Please give back every entry in full, word for word, but none of the pictures.

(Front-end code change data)
################
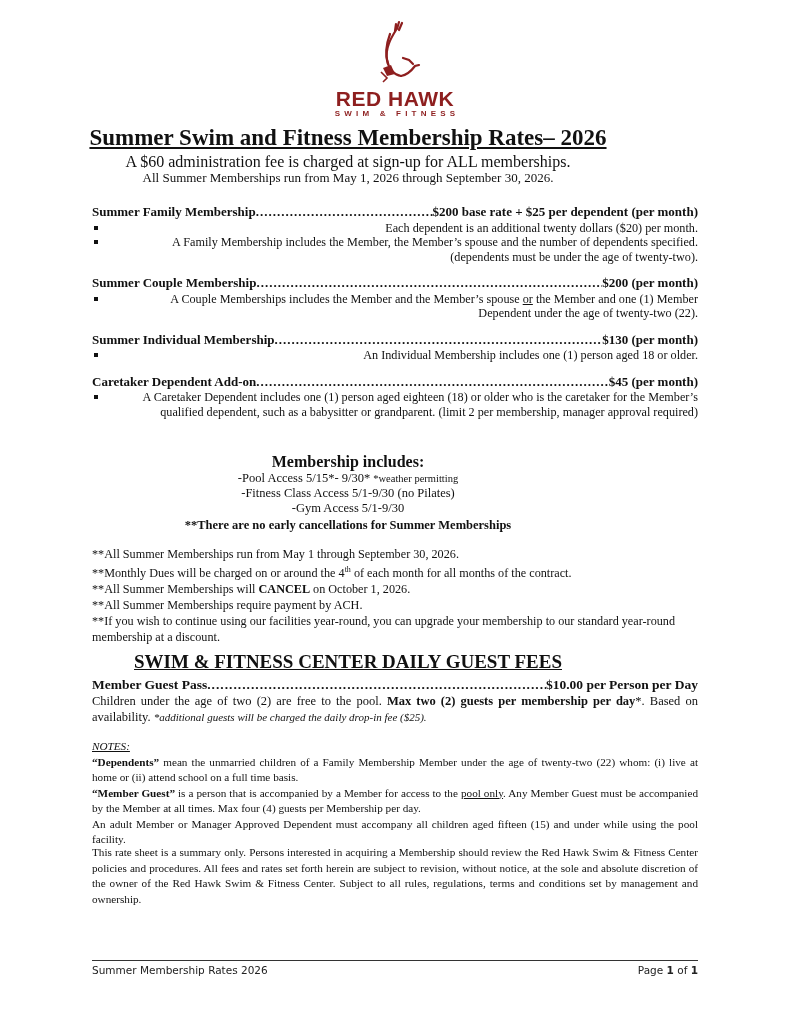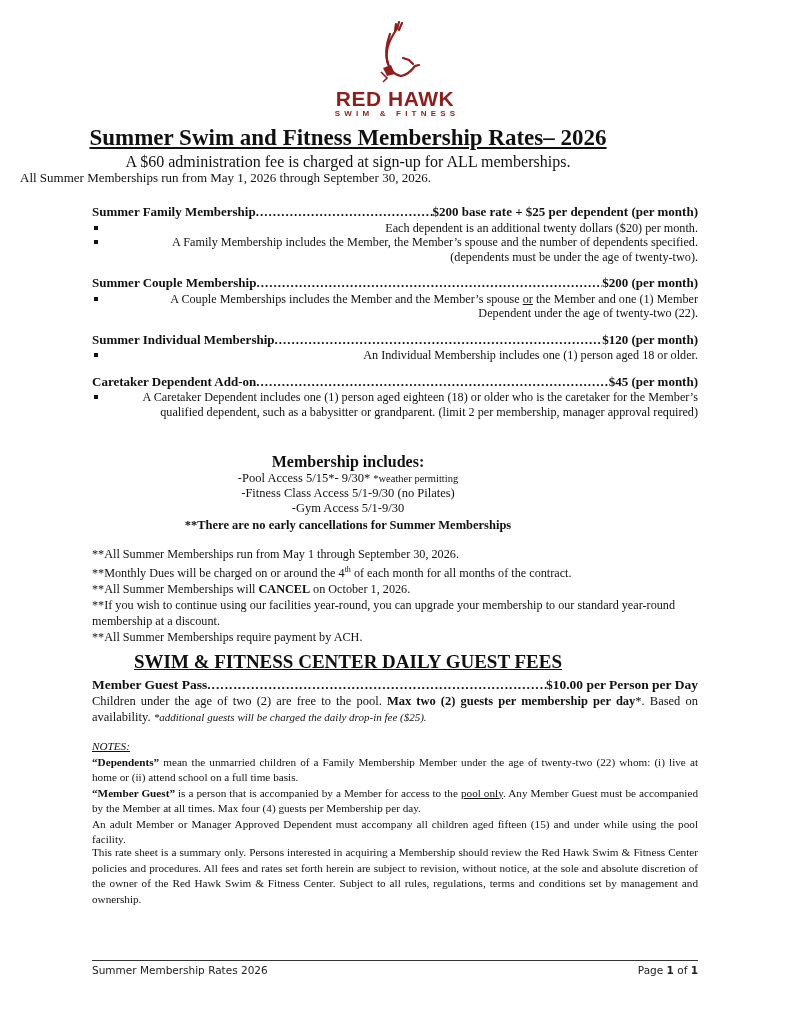--- a/index.html
+++ b/index.html
@@ -12,21 +12,21 @@
   .brand { position: absolute; left: 0; right: 0; top: 68px; text-align: center;
            font-family: "Liberation Sans", "DejaVu Sans", sans-serif; font-weight: 900;
            font-size: 21px; letter-spacing: 0.5px; color: #8e1f1f; line-height: 1; }
   .brand-sub { position: absolute; left: 0; right: 0; top: 90px; text-align: center;
            font-family: "Liberation Sans", "DejaVu Sans", sans-serif; font-weight: 700;
            font-size: 8px; letter-spacing: 4.2px; color: #8e1f1f; line-height: 1; padding-left: 4px; }
 
   .title { position: absolute; left: 0; right: 0; top: 125px; text-align: center;
            font-weight: 700; font-size: 23px; text-decoration: underline; line-height: 1.1; }
   .subtitle1 { position: absolute; left: 0; right: 0; top: 153px; text-align: center; font-size: 16px; line-height: 1.1; }
-  .subtitle2 { position: absolute; left: 0; right: 0; top: 171px; font-size: 13px; line-height: 1.1; margin-left: 20px; }
+  .subtitle2 { position: absolute; left: 0; right: 0; top: 171px; text-align: center; font-size: 13px; line-height: 1.1; }
 
   .content { position: absolute; left: 92px; width: 606px; font-size: 12.2px; line-height: 14.5px; }
   .rate-line { display: flex; align-items: baseline; font-weight: 700; font-size: 13px; white-space: nowrap; overflow: hidden; }
   .rate-line .name { flex: 0 0 auto; }
   .rate-line .dots { flex: 1 1 auto; overflow: hidden; letter-spacing: 1px; }
   .rate-line .dots::after { content: "........................................................................................................................................................................"; }
   .rate-line .price { flex: 0 0 auto; }
   ul.bullets { list-style: none; margin: 1px 0 0 0; padding: 0; }
   ul.bullets li { position: relative; padding-left: 27px; text-align: right; }
   ul.bullets li::before { content: ""; position: absolute; left: 2px; top: 5px; width: 4px; height: 4px; background: #111; }
@@ -104,21 +104,21 @@
       </div>
       <ul class="bullets">
         <li><span>A Couple Memberships includes the Member and the Member’s spouse </span><span class="u">or</span><span> the Member and one (1) Member Dependent under the age of twenty-two (22).</span></li>
       </ul>
     </div>
 
     <div class="section">
       <div class="rate-line">
         <span class="name">Summer Individual Membership </span>
         <span class="dots"></span>
-        <span class="price">$120 (per month)</span>
+        <span class="price">$130 (per month)</span>
       </div>
       <ul class="bullets">
         <li>An Individual Membership includes one (1) person aged 18 or older.</li>
       </ul>
     </div>
 
     <div class="section">
       <div class="rate-line">
         <span class="name">Caretaker Dependent Add-on</span>
         <span class="dots"></span>
@@ -135,22 +135,22 @@
     <div class="item"><span>-Pool Access 5/15*- 9/30* </span><span class="wx">*weather permitting</span></div>
     <div class="item">-Fitness Class Access 5/1-9/30 (no Pilates)</div>
     <div class="item">-Gym Access 5/1-9/30</div>
     <div class="nocancel">**There are no early cancellations for Summer Memberships</div>
   </div>
 
   <div class="notes-list">
     <div>**All Summer Memberships run from May 1 through September 30, 2026.</div>
     <div><span>**Monthly Dues will be charged on or around the 4</span><sup style="font-size:8px;">th</sup><span> of each month for all months of the contract.</span></div>
     <div><span>**All Summer Memberships will </span><span class="b" style="margin-top:48px;">CANCEL</span><span> on October 1, 2026.</span></div>
+    <div>**All Summer Memberships require payment by ACH.</div>
     <div>**If you wish to continue using our facilities year-round, you can upgrade your membership to our standard year-round membership at a discount.</div>
-    <div>**All Summer Memberships require payment by ACH.</div>
   </div>
 
   <div class="guest-title">SWIM &amp; FITNESS CENTER DAILY GUEST FEES</div>
   <div class="guest">
     <div class="rate-line">
       <span class="name">Member Guest Pass </span>
       <span class="dots"></span>
       <span class="price"> $10.00 per Person per Day</span>
     </div>
     <div class="para"><span>Children under the age of two (2) are free to the pool. </span><span class="b">Max two (2) guests per membership per day</span><span>*. Based on availability. </span><span class="i">*additional guests will be charged the daily drop-in fee ($25).</span></div>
################
RESPONSE =>
--- a/index.html
+++ b/index.html
@@ -12,21 +12,21 @@
   .brand { position: absolute; left: 0; right: 0; top: 68px; text-align: center;
            font-family: "Liberation Sans", "DejaVu Sans", sans-serif; font-weight: 900;
            font-size: 21px; letter-spacing: 0.5px; color: #8e1f1f; line-height: 1; }
   .brand-sub { position: absolute; left: 0; right: 0; top: 90px; text-align: center;
            font-family: "Liberation Sans", "DejaVu Sans", sans-serif; font-weight: 700;
            font-size: 8px; letter-spacing: 4.2px; color: #8e1f1f; line-height: 1; padding-left: 4px; }
 
   .title { position: absolute; left: 0; right: 0; top: 125px; text-align: center;
            font-weight: 700; font-size: 23px; text-decoration: underline; line-height: 1.1; }
   .subtitle1 { position: absolute; left: 0; right: 0; top: 153px; text-align: center; font-size: 16px; line-height: 1.1; }
-  .subtitle2 { position: absolute; left: 0; right: 0; top: 171px; font-size: 13px; line-height: 1.1; margin-left: 20px; }
+  .subtitle2 { position: absolute; left: 0; right: 0; top: 171px; text-align: center; font-size: 13px; line-height: 1.1; }
 
   .content { position: absolute; left: 92px; width: 606px; font-size: 12.2px; line-height: 14.5px; }
   .rate-line { display: flex; align-items: baseline; font-weight: 700; font-size: 13px; white-space: nowrap; overflow: hidden; }
   .rate-line .name { flex: 0 0 auto; }
   .rate-line .dots { flex: 1 1 auto; overflow: hidden; letter-spacing: 1px; }
   .rate-line .dots::after { content: "........................................................................................................................................................................"; }
   .rate-line .price { flex: 0 0 auto; }
   ul.bullets { list-style: none; margin: 1px 0 0 0; padding: 0; }
   ul.bullets li { position: relative; padding-left: 27px; text-align: right; }
   ul.bullets li::before { content: ""; position: absolute; left: 2px; top: 5px; width: 4px; height: 4px; background: #111; }
@@ -104,21 +104,21 @@
       </div>
       <ul class="bullets">
         <li><span>A Couple Memberships includes the Member and the Member’s spouse </span><span class="u">or</span><span> the Member and one (1) Member Dependent under the age of twenty-two (22).</span></li>
       </ul>
     </div>
 
     <div class="section">
       <div class="rate-line">
         <span class="name">Summer Individual Membership </span>
         <span class="dots"></span>
-        <span class="price">$120 (per month)</span>
+        <span class="price">$130 (per month)</span>
       </div>
       <ul class="bullets">
         <li>An Individual Membership includes one (1) person aged 18 or older.</li>
       </ul>
     </div>
 
     <div class="section">
       <div class="rate-line">
         <span class="name">Caretaker Dependent Add-on</span>
         <span class="dots"></span>
@@ -135,22 +135,22 @@
     <div class="item"><span>-Pool Access 5/15*- 9/30* </span><span class="wx">*weather permitting</span></div>
     <div class="item">-Fitness Class Access 5/1-9/30 (no Pilates)</div>
     <div class="item">-Gym Access 5/1-9/30</div>
     <div class="nocancel">**There are no early cancellations for Summer Memberships</div>
   </div>
 
   <div class="notes-list">
     <div>**All Summer Memberships run from May 1 through September 30, 2026.</div>
     <div><span>**Monthly Dues will be charged on or around the 4</span><sup style="font-size:8px;">th</sup><span> of each month for all months of the contract.</span></div>
     <div><span>**All Summer Memberships will </span><span class="b" style="margin-top:48px;">CANCEL</span><span> on October 1, 2026.</span></div>
+    <div>**All Summer Memberships require payment by ACH.</div>
     <div>**If you wish to continue using our facilities year-round, you can upgrade your membership to our standard year-round membership at a discount.</div>
-    <div>**All Summer Memberships require payment by ACH.</div>
   </div>
 
   <div class="guest-title">SWIM &amp; FITNESS CENTER DAILY GUEST FEES</div>
   <div class="guest">
     <div class="rate-line">
       <span class="name">Member Guest Pass </span>
       <span class="dots"></span>
       <span class="price"> $10.00 per Person per Day</span>
     </div>
     <div class="para"><span>Children under the age of two (2) are free to the pool. </span><span class="b">Max two (2) guests per membership per day</span><span>*. Based on availability. </span><span class="i">*additional guests will be charged the daily drop-in fee ($25).</span></div>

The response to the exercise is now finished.